NASA’s Michael López -Alegría was about to fly into orbit with three paid spacecraft – but not the trio of “spaceflyers,” the veteran spaceflyer said.
López-Alegría ordered Axiom Space’s Ax-1 private mission to the International Space Station, which is expected to begin Friday (April 8) from NASA’s Kennedy Space Center in Florida.
The crew will sail in a SpaceX Dragon capsule, which will board a Falcon 9 rocket. López-Alegría is being paid for this 10-day mission, but her three colleagues are recorded about $ 55 million for information.
However, “I’ll say it’s not a tourist,” López-Alegría told Space.com in an interview last year.
Live updates: Ax-1 is the personal missionary in space
“This place is often called a tourist attraction,” López-Alegría said. But “this is a real job that requires a lot of preparation, and I don’t think it’s going to rest.”
“I think this is amazing, but it’s accomplished because it’s not just the environment you live in, but what personal astronauts accomplish,” he said.
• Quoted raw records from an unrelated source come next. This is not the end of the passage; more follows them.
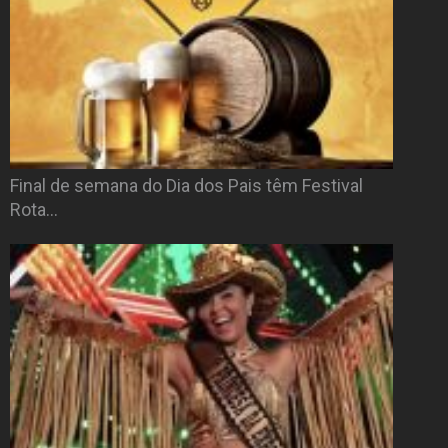
Final de semana do Dia dos Pais têm Festival
Rota…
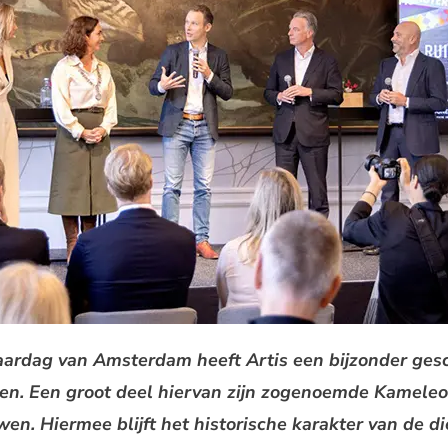
jaardag van Amsterdam heeft Artis een bijzonder ge
en. Een groot deel hiervan zijn zogenoemde Kameleo
. Hiermee blijft het historische karakter van de di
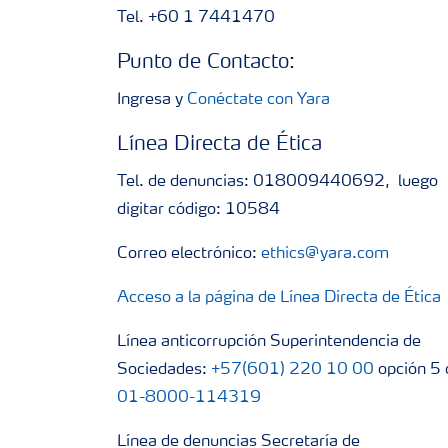
Tel. +60 1 7441470
Punto de Contacto:
Ingresa y
Conéctate con Yara
Línea Directa de Ética
Tel. de denuncias: 018009440692, luego
digitar código: 10584
Correo electrónico:
ethics@yara.com
Acceso a la página de Línea Directa de Ética
Línea anticorrupción Superintendencia de
Sociedades:
+57(601) 220 10 00
opción 5 
01-8000-114319
Línea de denuncias Secretaría de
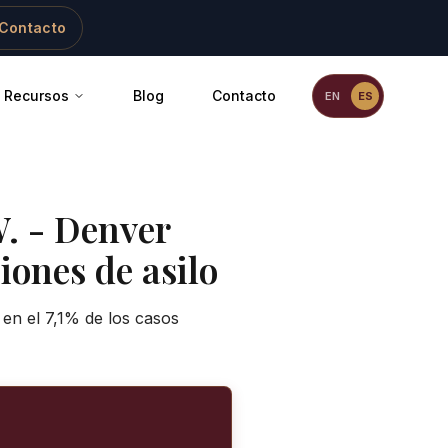
Contacto
Recursos
Blog
Contacto
EN
ES
.
-
Denver
iones de asilo
en el 7,1% de los casos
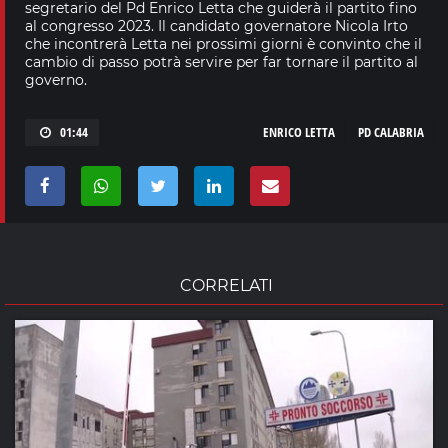
segretario del Pd Enrico Letta che guiderà il partito fino
al congresso 2023. Il candidato governatore Nicola Irto
che incontrerà Letta nei prossimi giorni è convinto che il
cambio di passo potrà servire per far tornare il partito al
governo.
01:44
ENRICO LETTA
PD CALABRIA
CORRELATI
Ax-1 “like a NASA missionary to the ISS, I would never compare it to a vacation spacecraft,” he said. “It’s better than that.”
And for the air
In a news conference prior to the April 1 announcement, Peggy Whitson, a former NASA pilot who is now the pilot of the Axiom Space spacecraft, “was well prepared runners;
“We spent many hours in the simulation in technical training and hand training,” López-Alegría added during the news conference.
Ax-1 mission pilot Larry Connor, a stockbroker, added that the pilots had started training less than a year before the flight, and, “on our behalf, used we are anywhere from 750 to more than 1,000 hours of training. ” The group includes director López-Alegría, director Connor and missionary lawyers Eytan Stibbe and Mark Pathy.
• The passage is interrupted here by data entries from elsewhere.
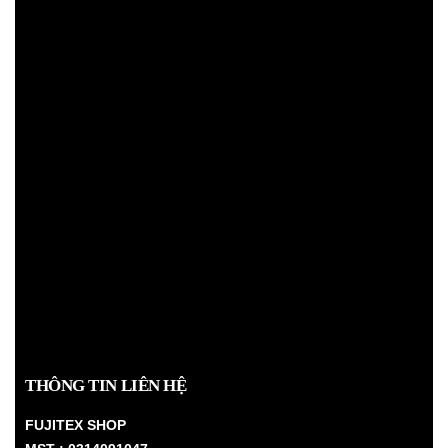
THÔNG TIN LIÊN HỆ
FUJITEX SHOP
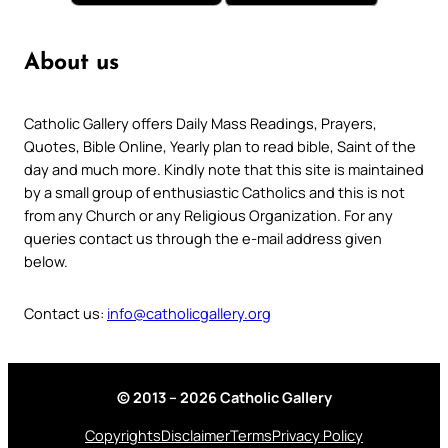
About us
Catholic Gallery offers Daily Mass Readings, Prayers,
Quotes, Bible Online, Yearly plan to read bible, Saint of the
day and much more. Kindly note that this site is maintained
by a small group of enthusiastic Catholics and this is not
from any Church or any Religious Organization. For any
queries contact us through the e-mail address given
below.
Contact us:
info@catholicgallery.org
© 2013 – 2026 Catholic Gallery
Copyrights
Disclaimer
Terms
Privacy Policy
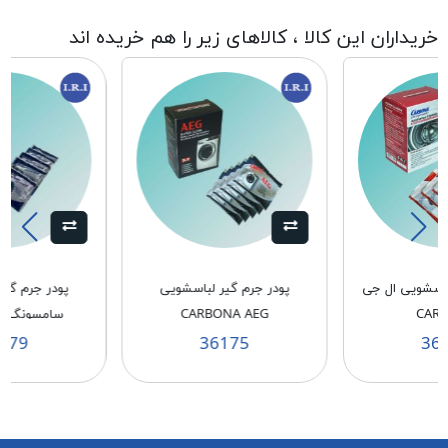
خریداران این کالا ، کالاهای زیر را هم خریده اند
باسشویی ال جی
پودر جرم گیر لباسشویی
پودر جرم گی
CAR
CARBONA AEG
سامسونگ CARBONA
179
36175
36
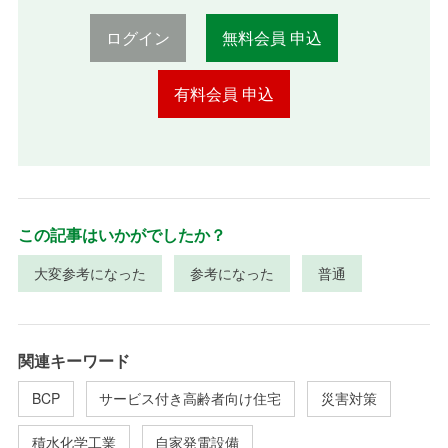
ログイン
無料会員 申込
有料会員 申込
この記事はいかがでしたか？
大変参考になった
参考になった
普通
関連キーワード
BCP
サービス付き高齢者向け住宅
災害対策
積水化学工業
自家発電設備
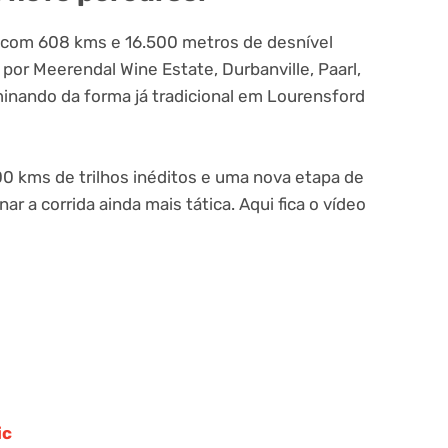
 com 608 kms e 16.500 metros de desnível
por Meerendal Wine Estate, Durbanville, Paarl,
inando da forma já tradicional em Lourensford
0 kms de trilhos inéditos e uma nova etapa de
ar a corrida ainda mais tática. Aqui fica o vídeo
ic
While not necessarily comparable, NASA astronauts must have the minimum degrees of a master’s degree in a STEM field (science, technology, engineering and mathematics) and at least two years of experience. bill. And they can train for up to two years to become a “fully qualified astronaut” before their first flight. such as NASA (opens on new page).
Science on board
Connor added “among all the astronauts here, we’ll be doing 25 different experiments, covering over 100 hours of research during our eight days on the ISS.”
In addition to rigorous training for their flight, every 10 days, the Ax-1 team will fly along with the scientific experiments they will perform while on board. These experiments are in a “brain headhead” provided by Israeli startup Brain.Space.
Stibbe will take on the “brain headhead” along with some other tests submitted on the side of the nonprofit Ramon Foundation, which Stibbe also founded in honor of his friend Ilan Ramon. Ramon, the first Israeli pilot (Stibbe the second), died during a flight to Columbia in 2003.
What does an astronaut do?
Until recent history, the term “astronaut” had a very specific and narrow definition. But today, government -sponsored airports aren’t the only ones letting people into the air.
In 2001, Dennis Tito, an American engineer and businessman, became the first tourist to pay for his own space travel. Since then, the space industry has expanded significantly, including the list of people who fall under the category of “private astronauts.”
During the past year, several companies have made progress in providing private flight missions.
Last summer, for example, Virgin Galactic and Blue Origin introduced their first flight, each suborbital spacecraft (although they have reached different altitudes with different vehicle types). These suborbital planes were followed by the first private missionary to introduce people to the orbital world: Inspiration4.
In September 2021, Inspiration4 sent a group of four citizens on a three -day orbital voyage around Earth aboard a SpaceX Crew Dragon capsule as part of a major campaign to support St. Louis. Jude Children’s Hospital. The sailors also performed experiments on the ship during their mission.
Ax-1 will break new into the new world: It will be the first full-fledged expedition to visit the International Space Station.